В своих эскизах для церкви, специально предназначенной для проповеди, Леонардо старается преодолеть трудные задачи акустики. Как военный архитектор он искусно располагает башни и бастионы, стараясь облегчить наблюдение за врагами, вынужденными остаться без прикрытия. Он мечтает о городах, построенных не случайно, а по обдуманному плану, в котором проявляется совершенно необычная для того времени заботливость о соблюдении гигиенических правил: в одном плане – остроумная система каналов, уровень которых поддерживается громадными шлюзами, давая возможность подплывать на лодках к погребам; в другом – двойная система путей: одни, соответствуя нижнему этажу, служат для снабжения съестными припасами, для экипажей, вьючного скота и простонародья; другие, соответствующие следующему этажу, назначаются для людей высшего круга. На площадках лестниц, соединяющих оба пути, устроены общественные отхожие места; город построен у моря или около большой реки, чтобы нечистоты, увлекаемые водой, уносились далеко. Это целая система сточных труб. Следующие неясные строки – быть может, проект письма, адресованного к Людовику Мору, – не относятся ли к этой мечте о построенном в духе новейшего времени городе, спустившемся с высот, на которых в Средние века громоздились узкие и грязные переулки, расположенном на берегу большой реки, со всех сторон проникающей в него, чтобы очищать его… «Десять городов, пять тысяч домов с тридцатью тысячами жителей, и вы рассеете эту массу людей, которые, подобно овцам, жмутся друг к другу, наполняя все смрадом и распространяя зародыши чумы и смерти».

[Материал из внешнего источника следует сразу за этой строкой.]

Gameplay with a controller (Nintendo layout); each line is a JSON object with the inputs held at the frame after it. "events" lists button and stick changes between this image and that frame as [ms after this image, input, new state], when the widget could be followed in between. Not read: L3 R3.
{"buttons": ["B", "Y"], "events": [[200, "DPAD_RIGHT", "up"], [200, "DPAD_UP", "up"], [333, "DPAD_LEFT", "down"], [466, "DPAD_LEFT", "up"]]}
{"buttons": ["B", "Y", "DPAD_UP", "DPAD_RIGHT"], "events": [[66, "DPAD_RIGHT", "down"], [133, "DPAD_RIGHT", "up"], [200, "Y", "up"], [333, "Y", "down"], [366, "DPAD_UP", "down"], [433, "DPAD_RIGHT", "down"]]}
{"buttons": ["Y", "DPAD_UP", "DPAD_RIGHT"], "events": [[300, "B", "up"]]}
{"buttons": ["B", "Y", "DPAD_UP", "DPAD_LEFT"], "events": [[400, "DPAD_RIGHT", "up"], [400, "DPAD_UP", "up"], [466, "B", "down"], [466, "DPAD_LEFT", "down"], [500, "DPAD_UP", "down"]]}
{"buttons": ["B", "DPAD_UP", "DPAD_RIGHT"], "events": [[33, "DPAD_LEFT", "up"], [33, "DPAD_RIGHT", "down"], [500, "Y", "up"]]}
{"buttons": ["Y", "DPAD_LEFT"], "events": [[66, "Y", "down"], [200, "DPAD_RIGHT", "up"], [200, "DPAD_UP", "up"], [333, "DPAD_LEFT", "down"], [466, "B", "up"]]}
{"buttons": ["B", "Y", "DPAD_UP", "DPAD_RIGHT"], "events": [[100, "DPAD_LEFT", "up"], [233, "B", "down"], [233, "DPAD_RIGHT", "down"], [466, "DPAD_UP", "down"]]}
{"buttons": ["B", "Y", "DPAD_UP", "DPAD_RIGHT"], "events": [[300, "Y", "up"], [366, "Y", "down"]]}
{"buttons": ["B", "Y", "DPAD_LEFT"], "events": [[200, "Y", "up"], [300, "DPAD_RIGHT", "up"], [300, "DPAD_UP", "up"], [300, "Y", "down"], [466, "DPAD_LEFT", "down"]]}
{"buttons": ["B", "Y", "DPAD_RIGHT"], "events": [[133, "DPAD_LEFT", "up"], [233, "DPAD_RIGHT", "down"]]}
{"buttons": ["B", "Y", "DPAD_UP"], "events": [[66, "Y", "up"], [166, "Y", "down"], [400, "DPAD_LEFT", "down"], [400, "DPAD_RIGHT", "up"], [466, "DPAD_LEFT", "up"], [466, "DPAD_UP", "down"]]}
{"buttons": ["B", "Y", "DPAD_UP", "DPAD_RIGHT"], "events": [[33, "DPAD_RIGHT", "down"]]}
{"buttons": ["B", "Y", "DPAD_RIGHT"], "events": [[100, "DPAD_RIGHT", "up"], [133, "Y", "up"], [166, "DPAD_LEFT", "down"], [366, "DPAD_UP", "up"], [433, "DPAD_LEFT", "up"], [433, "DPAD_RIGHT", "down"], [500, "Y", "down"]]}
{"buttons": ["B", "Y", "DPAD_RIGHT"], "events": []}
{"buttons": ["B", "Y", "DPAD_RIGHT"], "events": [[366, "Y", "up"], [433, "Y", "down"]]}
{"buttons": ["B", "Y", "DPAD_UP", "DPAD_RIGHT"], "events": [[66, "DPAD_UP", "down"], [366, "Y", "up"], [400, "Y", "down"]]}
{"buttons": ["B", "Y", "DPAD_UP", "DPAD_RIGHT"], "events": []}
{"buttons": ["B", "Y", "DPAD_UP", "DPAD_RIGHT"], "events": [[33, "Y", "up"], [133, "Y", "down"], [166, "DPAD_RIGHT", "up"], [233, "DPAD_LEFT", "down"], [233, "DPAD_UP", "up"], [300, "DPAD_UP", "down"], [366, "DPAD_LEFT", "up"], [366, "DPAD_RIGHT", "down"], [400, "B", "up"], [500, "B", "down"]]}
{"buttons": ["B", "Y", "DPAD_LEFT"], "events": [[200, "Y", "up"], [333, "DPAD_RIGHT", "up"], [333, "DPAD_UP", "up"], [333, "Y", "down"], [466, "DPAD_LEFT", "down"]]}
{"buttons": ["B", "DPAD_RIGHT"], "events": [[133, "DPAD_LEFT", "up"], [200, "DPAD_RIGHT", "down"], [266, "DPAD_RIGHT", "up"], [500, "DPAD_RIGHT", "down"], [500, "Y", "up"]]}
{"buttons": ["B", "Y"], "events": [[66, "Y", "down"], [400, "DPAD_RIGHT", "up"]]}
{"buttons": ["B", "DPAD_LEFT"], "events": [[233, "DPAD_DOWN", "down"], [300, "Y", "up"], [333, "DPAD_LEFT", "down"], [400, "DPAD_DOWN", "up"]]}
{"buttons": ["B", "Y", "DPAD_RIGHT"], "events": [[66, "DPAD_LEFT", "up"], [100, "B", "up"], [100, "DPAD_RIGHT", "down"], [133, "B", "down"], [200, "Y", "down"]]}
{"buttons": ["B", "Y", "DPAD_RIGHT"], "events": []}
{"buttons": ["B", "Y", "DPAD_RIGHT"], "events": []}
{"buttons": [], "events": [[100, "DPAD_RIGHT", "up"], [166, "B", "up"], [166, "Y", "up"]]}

Но это еще не все работы этого неутомимого человека. Как инженер, он принимался за целую систему каналов, назначенных для урегулирования рек, протекающих по Ломбардии. Он открыл для торговли новые пути, ассенизировал страну и с помощью воды разносил во все стороны плодородие. Мы чувствуем к нему признательность, когда проезжаем через богатые ломбардские равнины, пересеченные орошающими их ручейками, распространяющие свою роскошную зелень до Альп, голубые громады которых со своими серебристыми вершинами вырисовываются на горизонте. Он понимал значение воды, он знал добро и зло, которое она может приносить; он изучал ее свойства, ее течение, законы ее движения, чтобы заставить ее повиноваться и подчинить своим разумным целям. Он распоряжается ею по своему желанию; он следит за нею, когда она исчезает, чтобы и тогда еще заставить ее приносить пользу людям. «Вода в Адде сильно уменьшилась, так как Мартесанский канал распределял ее по многим местностям для орошения полей. Но вот средство против этого: надо устроить много фонтанов; они будут собирать воду, которую впитывает в себя земля; эта вода не служит больше никому, ни у кого не отнимается, а между тем благодаря этим резервуарам вода, раньше терявшаяся, снова начнет служить человеку». Гений благодетельствует без усилий, его щедрость – только способ, которым он пользуется как своим богатством, которое он чувствует лишь тогда, когда распространяет его.